Young described his father's job at a Cartersville filling station as a temporary one after being laid off from a prominent job as a world traveling civil engineer during the height of the economic collapse.


Young, who passed away (January 5) at the age of 87, wrote about his love of model airplanes as a young boy, and how it set the stage for his adult life.

Following high school graduation, Young enrolled at Georgia Tech in Atlanta, and graduated in 1952 with a degree in aeronautical engineering. Young later became a naval aviator having graduated from Navy Test Pilot school in 1959, and in 1965, he soared into orbit with Gus Grissom aboard the first Gemini space flight.

His third trip into space was Apollo 10 which became the first Apollo mission to carry the lunar module to the moon. The flight was note worthy as it set the stage for the first moon landing two months later.

The crew of Apollo 10 also set the record for the fastest speed ever traveled by humans, 24,791 m.p.h., as their command module raced toward Earth.

In all, John Young flew in space six times, including two trips to the moon and twice as commander of the space shuttle Columbia. He logged 35 days in space of which four days were spent on the lunar surface.

During Apollo 16, he and Charlie Duke explored the Descartes Highlands on the moon during three moonwalks. The pair collected 211 pounds of lunar material and travels some 16 miles in their lunar rover.

The self-described Georgia boy even hopped up the slopes of Stone Mountain, located on the Moon, and named it for the popular quartz monzonite mountain located east of Atlanta.

Young's final space flight landing in 1983 proved to be his most "exciting", as he describes it.

Columbia's computers which controlled landing began to "crash" hours before her touchdown.

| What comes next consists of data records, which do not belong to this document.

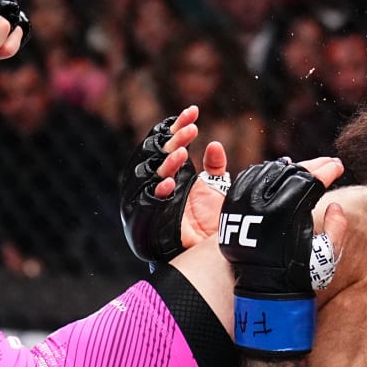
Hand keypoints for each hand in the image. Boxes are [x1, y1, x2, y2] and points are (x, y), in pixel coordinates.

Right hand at [120, 106, 226, 263]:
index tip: (194, 112)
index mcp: (173, 171)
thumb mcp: (217, 192)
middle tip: (191, 131)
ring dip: (166, 163)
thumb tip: (214, 144)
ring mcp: (153, 200)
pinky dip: (159, 192)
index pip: (168, 142)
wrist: (213, 254)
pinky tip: (171, 184)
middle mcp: (160, 182)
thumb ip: (216, 168)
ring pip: (151, 175)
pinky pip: (149, 203)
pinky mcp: (149, 221)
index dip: (178, 127)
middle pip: (158, 154)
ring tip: (182, 153)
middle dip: (173, 141)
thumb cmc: (212, 223)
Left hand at [219, 158, 346, 356]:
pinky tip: (278, 173)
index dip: (328, 171)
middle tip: (327, 163)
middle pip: (292, 172)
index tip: (338, 166)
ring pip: (269, 171)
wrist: (263, 288)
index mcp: (290, 214)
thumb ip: (337, 229)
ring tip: (305, 168)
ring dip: (289, 167)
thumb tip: (335, 205)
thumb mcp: (326, 256)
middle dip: (313, 165)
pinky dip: (265, 172)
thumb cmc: (297, 273)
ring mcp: (247, 204)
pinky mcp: (233, 206)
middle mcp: (265, 205)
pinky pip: (249, 178)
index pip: (312, 181)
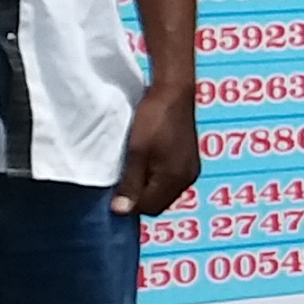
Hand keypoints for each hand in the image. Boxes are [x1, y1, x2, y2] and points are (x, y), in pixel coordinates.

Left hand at [112, 80, 197, 218]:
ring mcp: (190, 169)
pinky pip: (171, 179)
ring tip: (133, 169)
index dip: (129, 203)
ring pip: (165, 191)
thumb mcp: (137, 153)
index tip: (113, 190)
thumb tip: (121, 212)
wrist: (173, 91)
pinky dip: (157, 177)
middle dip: (140, 196)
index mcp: (175, 179)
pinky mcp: (190, 159)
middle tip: (121, 179)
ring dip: (148, 186)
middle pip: (159, 202)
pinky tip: (147, 163)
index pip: (149, 207)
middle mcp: (187, 179)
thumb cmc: (153, 120)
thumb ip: (130, 184)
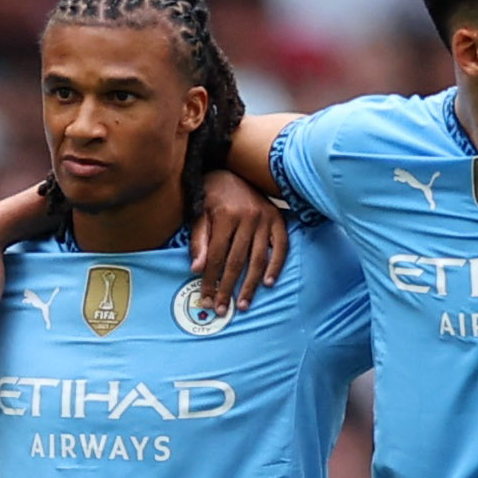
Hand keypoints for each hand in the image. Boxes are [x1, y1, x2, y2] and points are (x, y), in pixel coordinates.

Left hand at [189, 170, 286, 311]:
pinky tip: (269, 283)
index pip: (216, 256)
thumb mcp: (199, 212)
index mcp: (226, 215)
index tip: (205, 298)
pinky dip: (276, 266)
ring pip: (258, 258)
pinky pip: (281, 246)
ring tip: (242, 304)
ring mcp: (265, 219)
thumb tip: (197, 269)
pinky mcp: (278, 219)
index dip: (210, 279)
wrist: (234, 168)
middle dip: (227, 288)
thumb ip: (199, 240)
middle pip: (236, 261)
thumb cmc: (212, 194)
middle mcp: (248, 218)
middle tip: (221, 309)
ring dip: (251, 284)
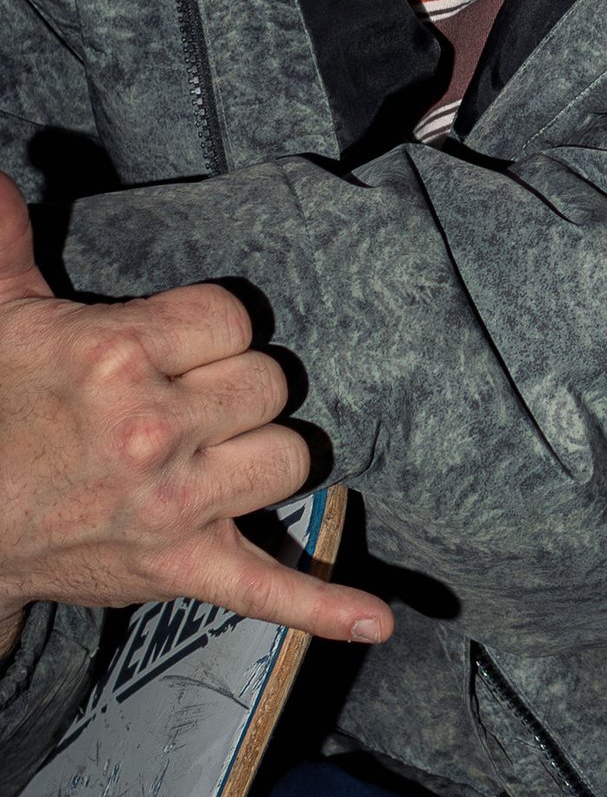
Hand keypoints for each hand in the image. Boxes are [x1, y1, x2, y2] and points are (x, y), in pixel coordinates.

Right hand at [0, 174, 390, 650]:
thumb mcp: (2, 319)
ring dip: (262, 454)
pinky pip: (268, 588)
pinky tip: (379, 622)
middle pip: (269, 383)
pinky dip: (325, 606)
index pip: (235, 316)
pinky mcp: (179, 567)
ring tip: (209, 457)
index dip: (210, 332)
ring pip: (289, 456)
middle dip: (233, 391)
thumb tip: (3, 174)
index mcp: (120, 354)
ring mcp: (173, 503)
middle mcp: (155, 426)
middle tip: (179, 406)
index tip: (173, 349)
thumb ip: (10, 242)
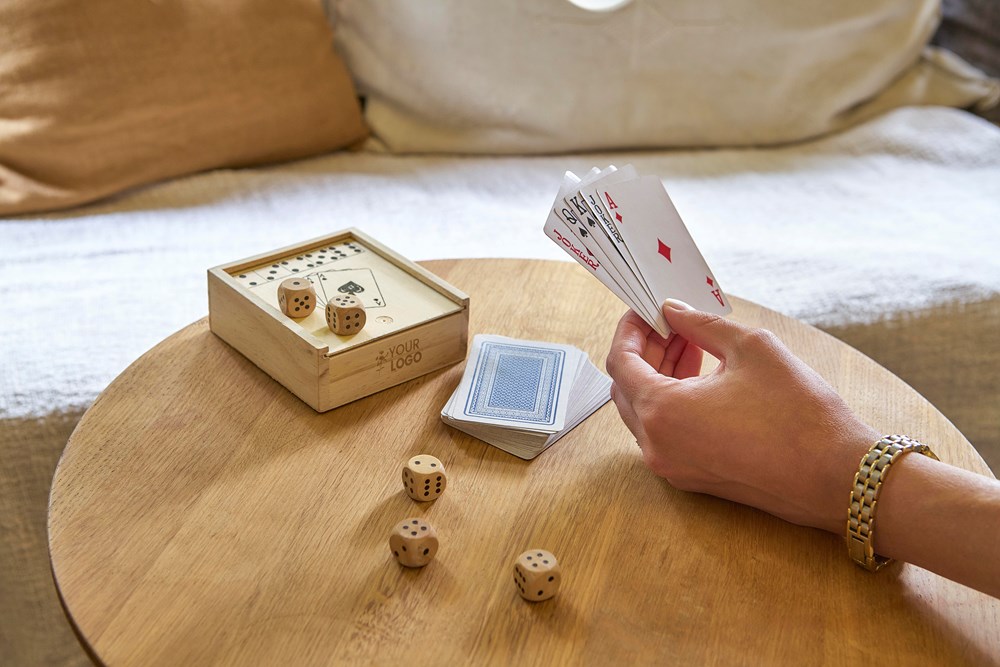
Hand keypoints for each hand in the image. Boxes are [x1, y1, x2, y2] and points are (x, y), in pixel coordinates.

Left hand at [606, 299, 878, 533]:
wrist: (837, 477)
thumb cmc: (799, 413)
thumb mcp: (750, 348)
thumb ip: (700, 325)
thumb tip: (673, 310)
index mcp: (662, 412)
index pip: (620, 362)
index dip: (629, 329)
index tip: (645, 309)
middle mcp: (657, 446)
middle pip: (627, 388)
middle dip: (644, 350)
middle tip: (670, 323)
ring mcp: (672, 467)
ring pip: (645, 412)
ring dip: (659, 375)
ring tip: (690, 343)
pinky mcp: (692, 477)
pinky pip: (665, 433)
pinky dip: (673, 402)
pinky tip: (701, 377)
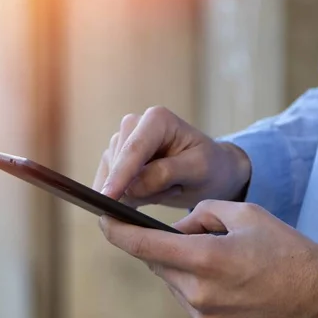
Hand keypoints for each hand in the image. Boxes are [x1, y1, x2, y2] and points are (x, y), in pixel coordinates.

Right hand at [92, 106, 250, 207]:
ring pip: (113, 180)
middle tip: (174, 189)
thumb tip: (131, 187)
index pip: (134, 149)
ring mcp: (120, 143)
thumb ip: (166, 173)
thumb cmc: (210, 167)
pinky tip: (153, 193)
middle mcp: (133, 125)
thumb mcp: (199, 169)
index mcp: (157, 119)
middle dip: (141, 188)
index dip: (120, 175)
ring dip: (139, 194)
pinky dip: (131, 198)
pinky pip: (110, 188)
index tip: (107, 198)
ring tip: (168, 188)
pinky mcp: (112, 161)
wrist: (210, 172)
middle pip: (120, 166)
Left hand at [99, 200, 317, 317]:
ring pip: (175, 285)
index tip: (103, 220)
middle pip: (160, 264)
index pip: (145, 244)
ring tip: (222, 263)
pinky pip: (191, 305)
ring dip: (185, 270)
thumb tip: (174, 229)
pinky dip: (199, 290)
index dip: (118, 231)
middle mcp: (200, 294)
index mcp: (206, 258)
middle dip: (169, 247)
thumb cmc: (287, 250)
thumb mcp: (245, 213)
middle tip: (198, 238)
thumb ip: (200, 214)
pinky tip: (229, 285)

Then minutes prior to her dynamic landing in the California desert, power units which help the shuttle fly began to fail, and Columbia's aft section caught fire caused by leaking fuel.

Young officially left NASA on December 31, 2004, following a storied career. In all, according to NASA's Johnson Space Center, Young "logged more than 15,275 hours flying time in props, jets, helicopters, rocket jets, more than 9,200 hours in T-38s, and six space flights of 835 hours".

Forever Young is an incredible read, fast paced at times with great insight into Young's mind as he takes you with him as he soars into earth orbit and upon the vast ocean of space. The book delves quickly into the early days of human spaceflight, including both NASA's highlights and low moments.